Step 3: Set up trace-based alerts.

// Alert criteria for MongoDB operations
// 1. Any trace where pool.checkout > 200ms -> connection pool alert
// 2. Any trace where mongodb.find > 100ms -> slow query alert
// 3. Any trace with > 5 MongoDB spans -> N+1 query alert
// 4. Any trace where total_mongodb_time / http_time < 0.5 -> application overhead alert

The Proof

After adding pool checkout spans and trace analysis:

Discovery	Traces analyzed	Finding	Fix
Pool checkout bottleneck	10,000	23% of requests wait > 100ms	Increased pool size (CH4)
Slow find on anomalies	10,000	3% of find commands > 100ms	Added index (CH10)
N+1 pattern in dashboard	500	15 MongoDB commands per request	Denormalized (CH9)
Mapping overhead	10,000	8% of request time in mapping	Switched to raw driver (CH5)

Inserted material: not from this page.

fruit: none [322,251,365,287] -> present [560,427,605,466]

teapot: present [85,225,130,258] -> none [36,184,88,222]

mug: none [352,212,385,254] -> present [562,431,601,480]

After fixing the pool checkout issue (increasing maxSize from 100 to 200):

Metric	Before	After
HTTP p99	450ms	65ms
Pool checkout p99	380ms	8ms
MongoDB find p99	12ms	12ms (unchanged)

The 450ms p99 dropped to 65ms. The MongoDB query was never the problem; the connection pool was.

The Trade-off

Tracing adds overhead to every request. Each span creation involves memory allocation, timestamp capture, and attribute storage. At 10% sampling rate, 1 in 10 requests is traced. The overhead for sampled requests is approximately 0.5ms per span. With 3-5 spans per request, the tracing overhead is 1.5-2.5ms per traced request. For non-sampled requests (90%), the overhead is near zero (just a sampling decision check).

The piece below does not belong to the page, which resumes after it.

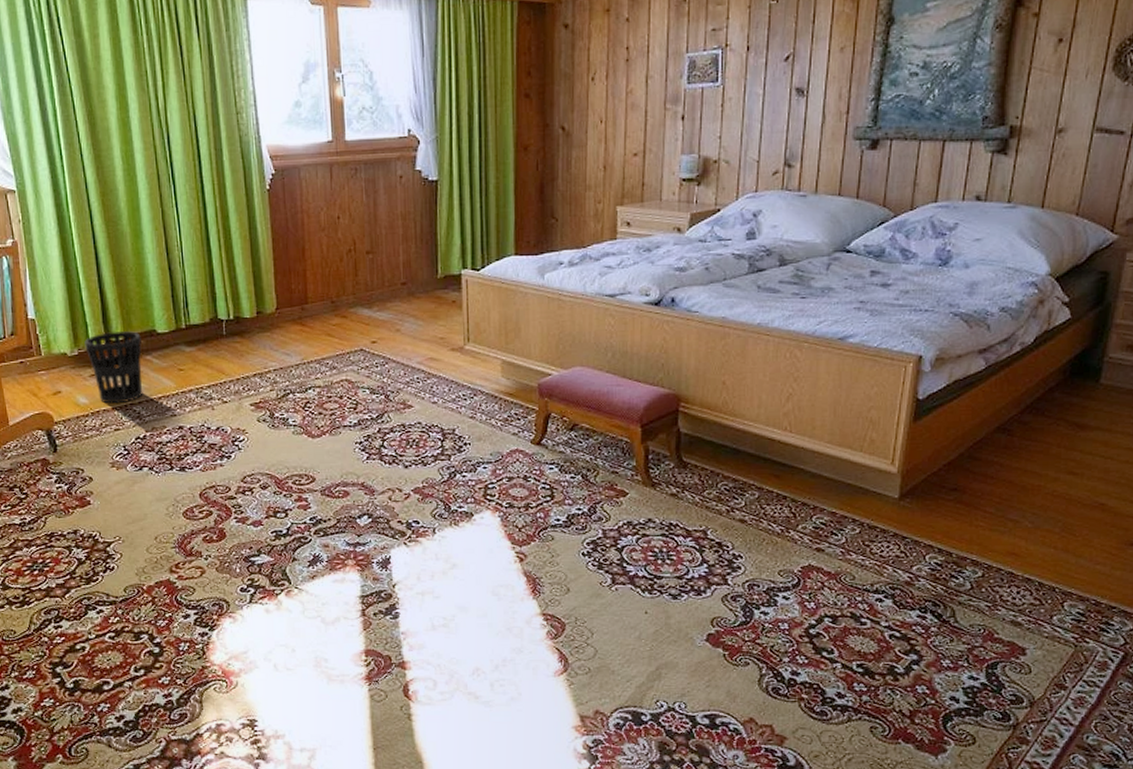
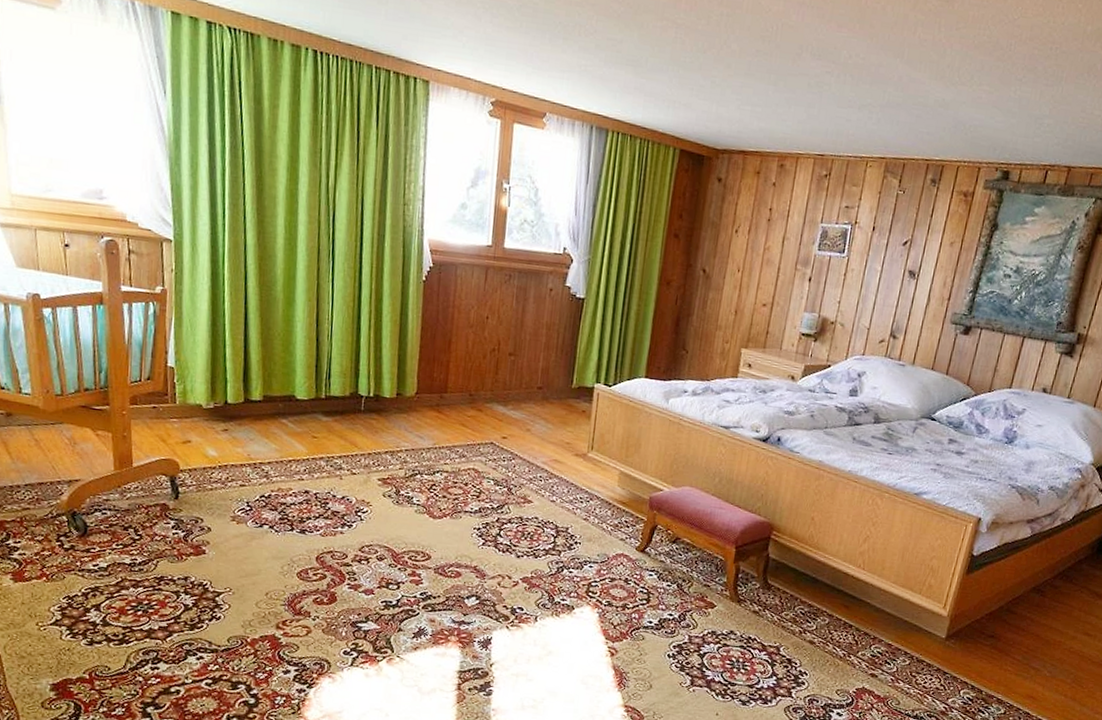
wastebasket: present [84,330,143,404] -> none [221,390,280,461]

The 10% sampling rate means that 90% of slow requests are not traced. For debugging intermittent issues, increase the sampling rate temporarily. For production monitoring, 10% provides sufficient statistical coverage for aggregate analysis (p99 calculations, bottleneck identification) without significant overhead.

Storing traces is expensive. At 50,000 requests/second with 10% sampling, the trace backend receives 5,000 traces/second. Each trace with 5 spans is approximately 2 KB. Total: 10 MB/second = 864 GB/day. Configure trace retention (typically 7-14 days) and use tail-based sampling to keep only interesting traces (slow, error, or specific conditions).